DATASET EXTRACT:
<<<<
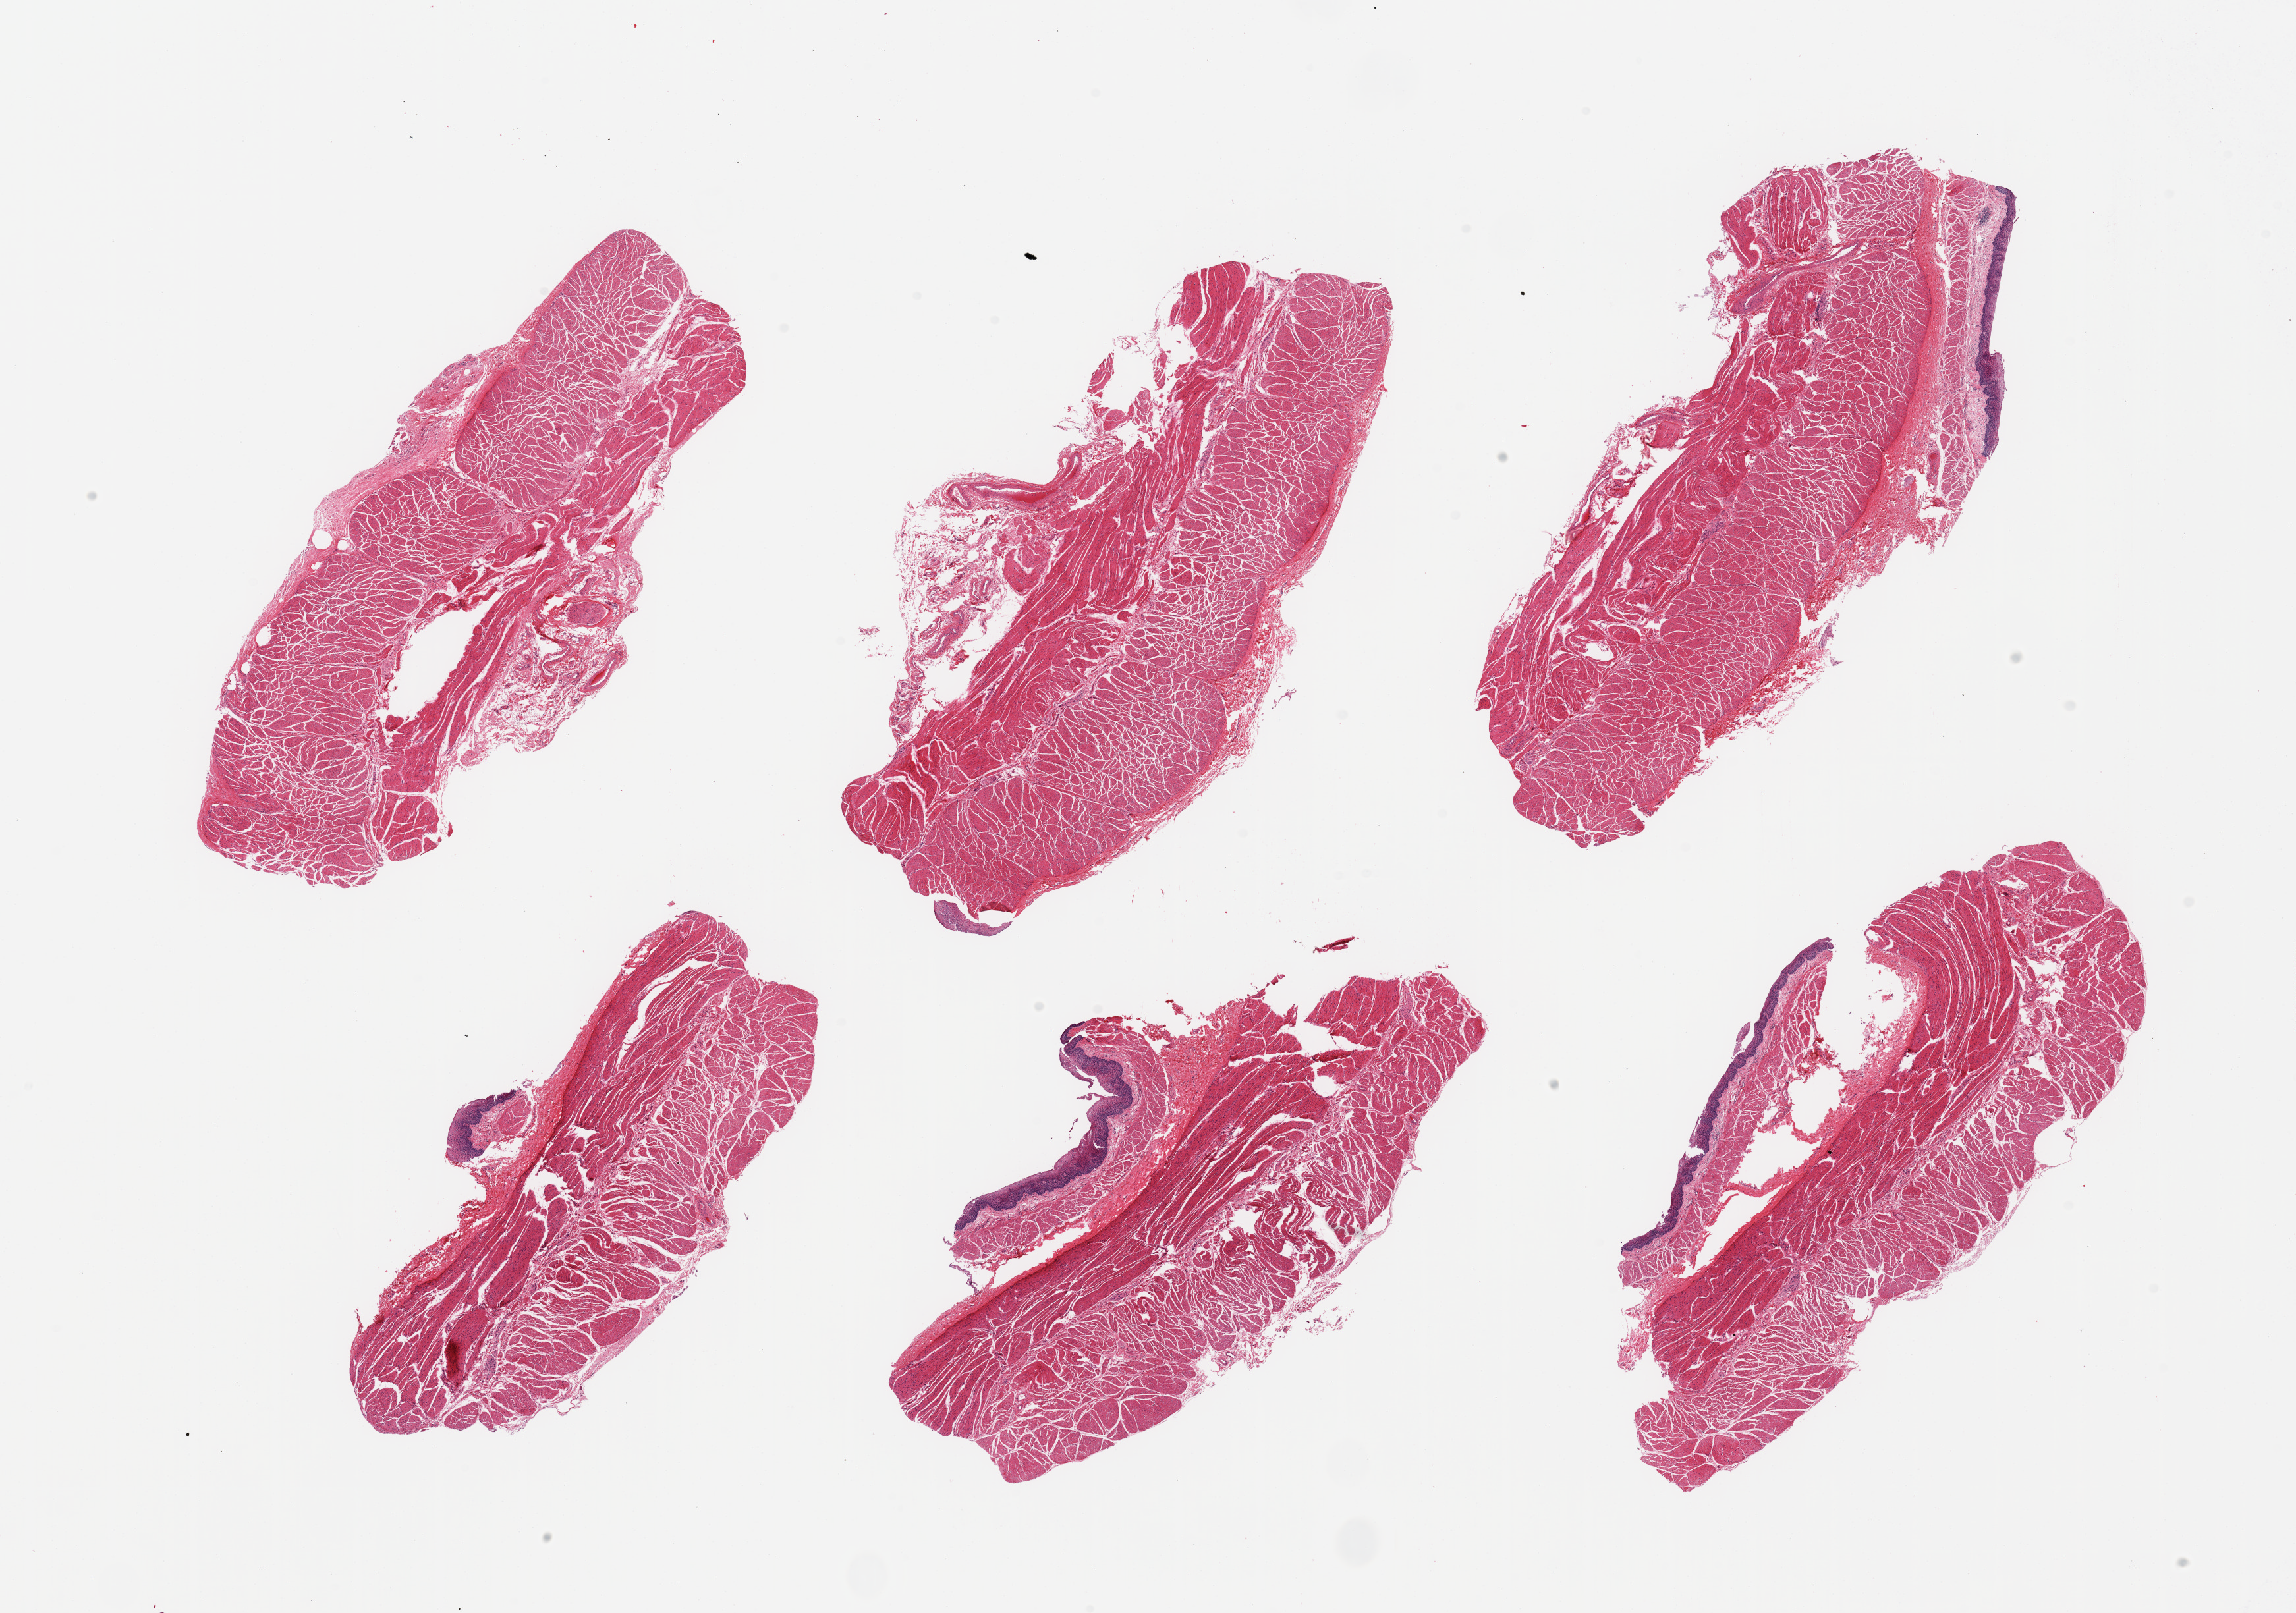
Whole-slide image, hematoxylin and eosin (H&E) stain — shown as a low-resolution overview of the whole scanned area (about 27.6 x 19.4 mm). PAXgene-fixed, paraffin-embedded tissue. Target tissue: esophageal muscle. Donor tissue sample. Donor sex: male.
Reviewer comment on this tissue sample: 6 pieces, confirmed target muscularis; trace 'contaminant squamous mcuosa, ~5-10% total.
>>>>
<<<<
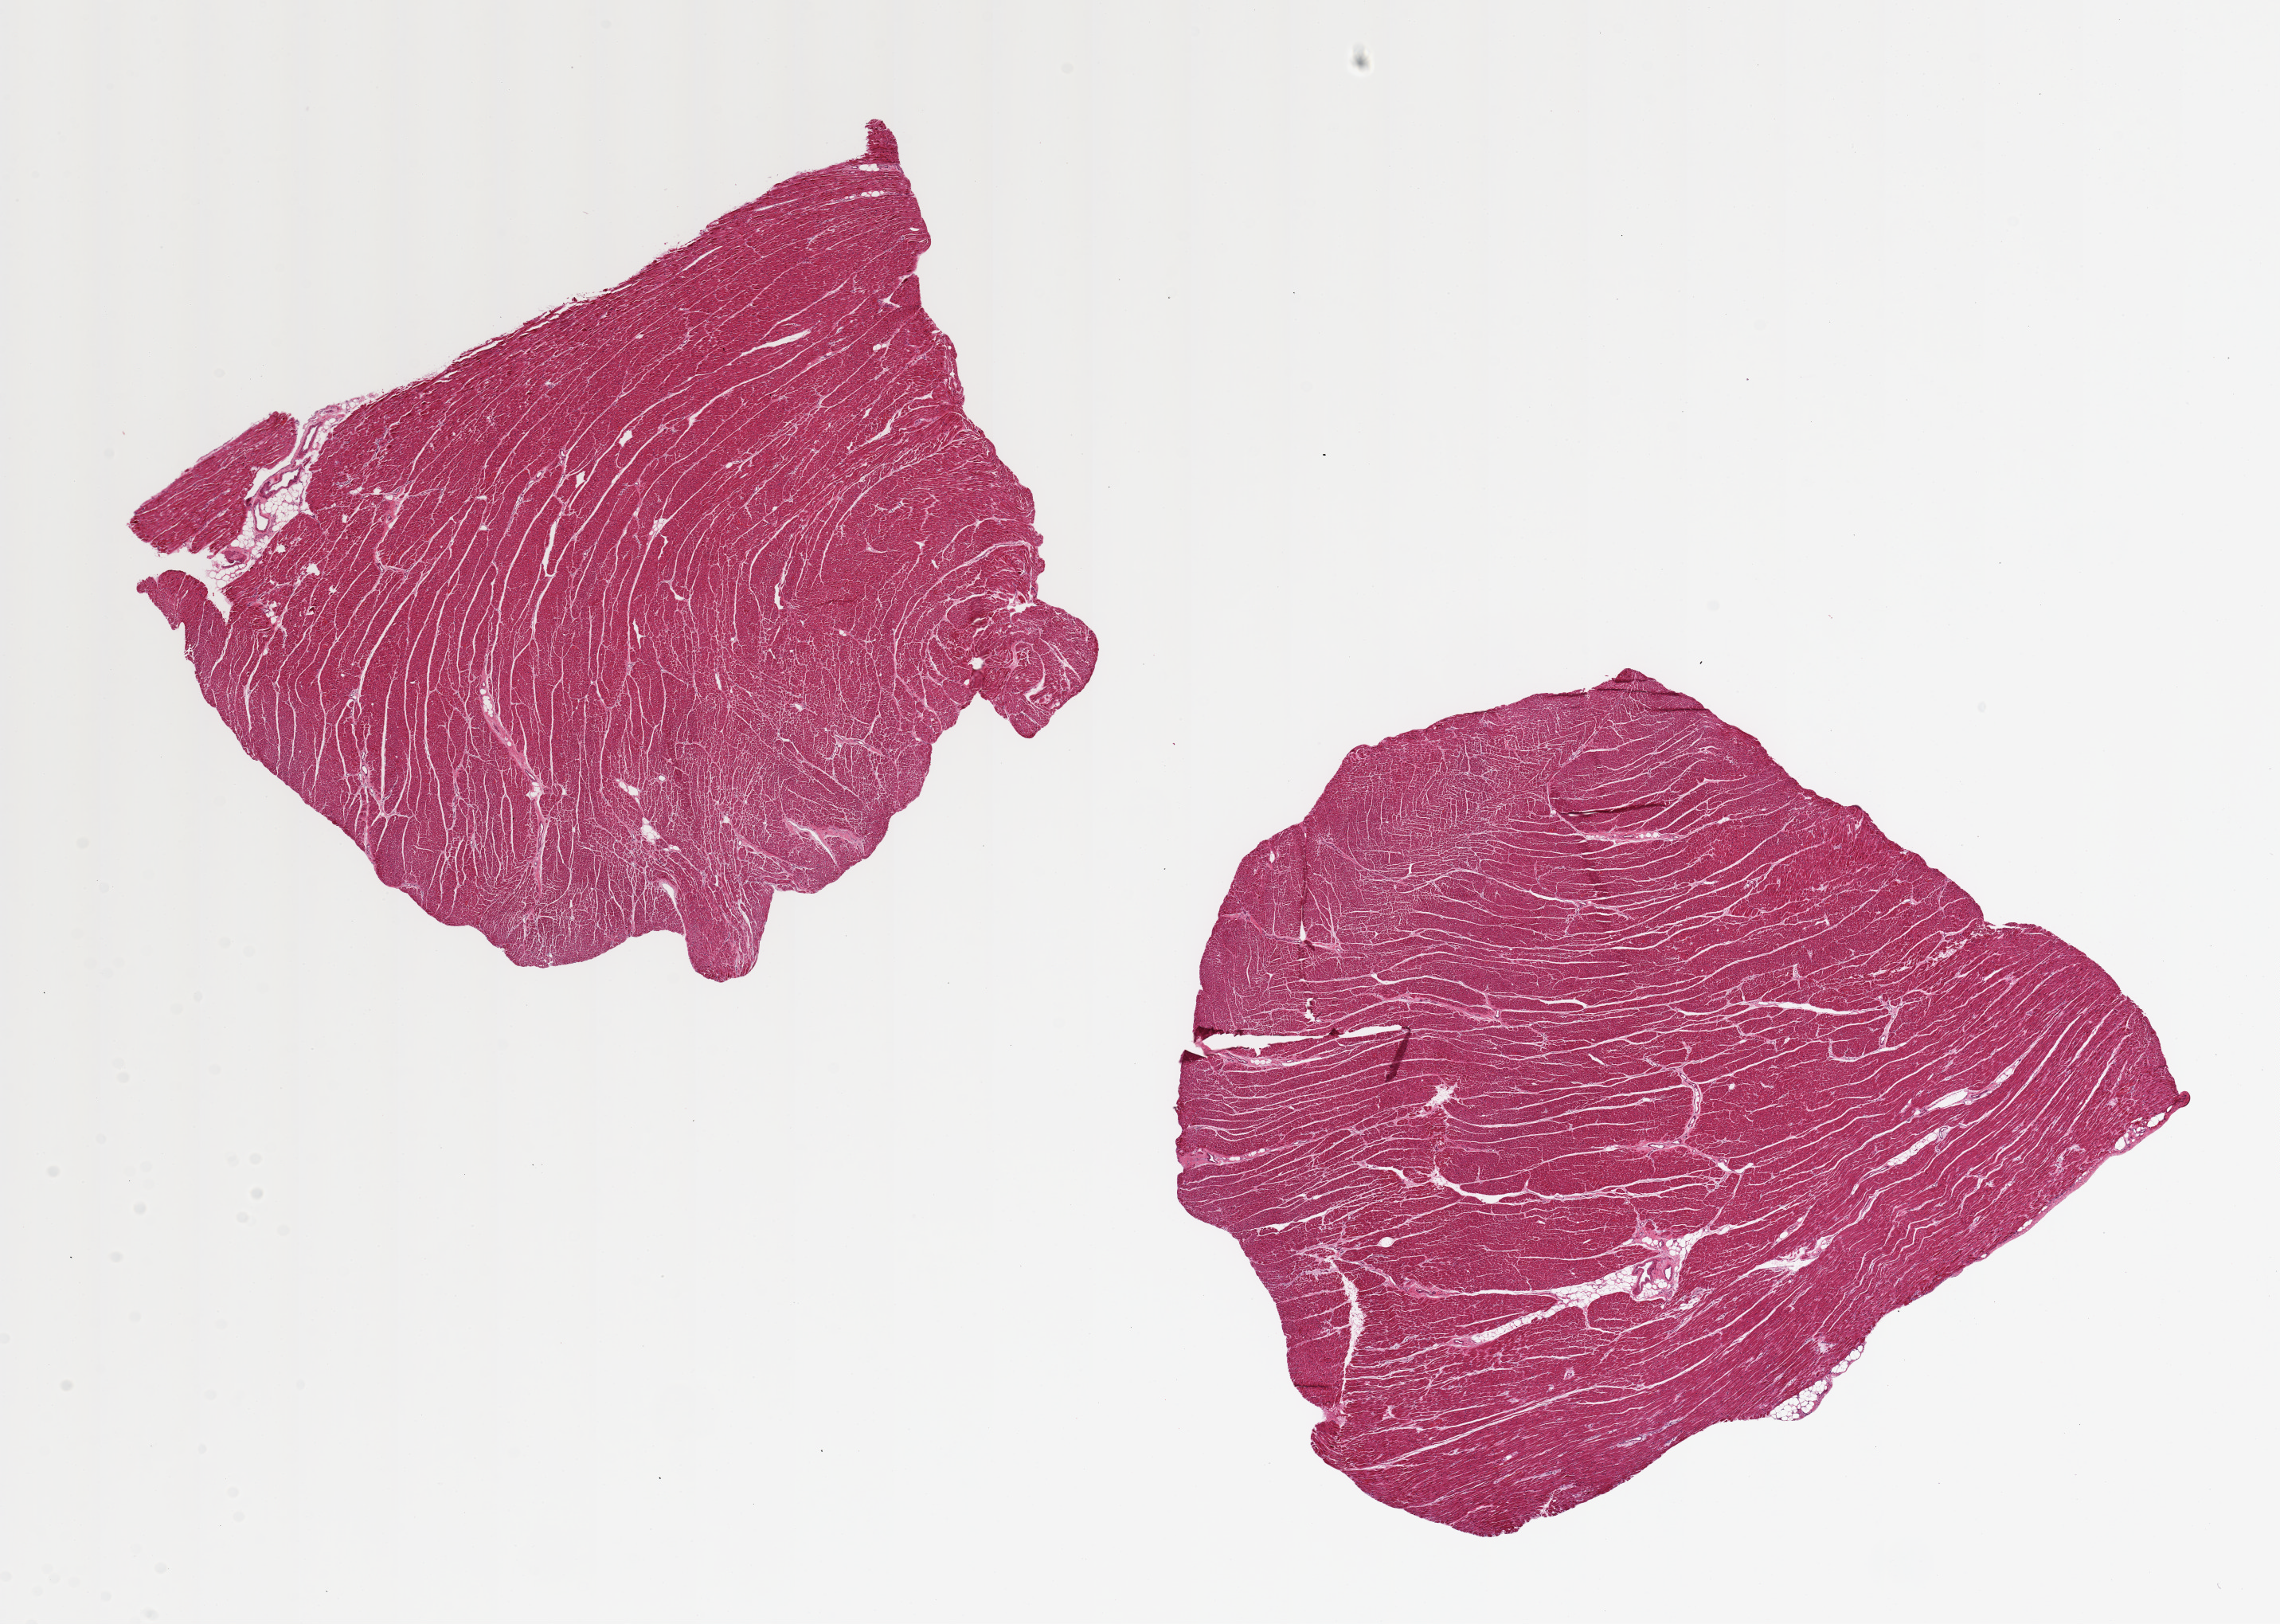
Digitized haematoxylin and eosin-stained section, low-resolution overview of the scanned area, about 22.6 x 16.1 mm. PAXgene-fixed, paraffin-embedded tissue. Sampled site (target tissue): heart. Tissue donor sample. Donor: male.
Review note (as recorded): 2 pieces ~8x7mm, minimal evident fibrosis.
>>>>
YOUR INSTRUCTIONS: Take each line of the material above that holds the string "area" and copy it.

RESULT OF THE EXERCISE:
Whole-slide image, hematoxylin and eosin (H&E) stain — shown as a low-resolution overview of the whole scanned area (about 27.6 x 19.4 mm). PAXgene-fixed, paraffin-embedded tissue. Target tissue: esophageal muscle. Donor tissue sample. Donor sex: male.
Digitized haematoxylin and eosin-stained section, low-resolution overview of the scanned area, about 22.6 x 16.1 mm. PAXgene-fixed, paraffin-embedded tissue. Sampled site (target tissue): heart. Tissue donor sample. Donor: male.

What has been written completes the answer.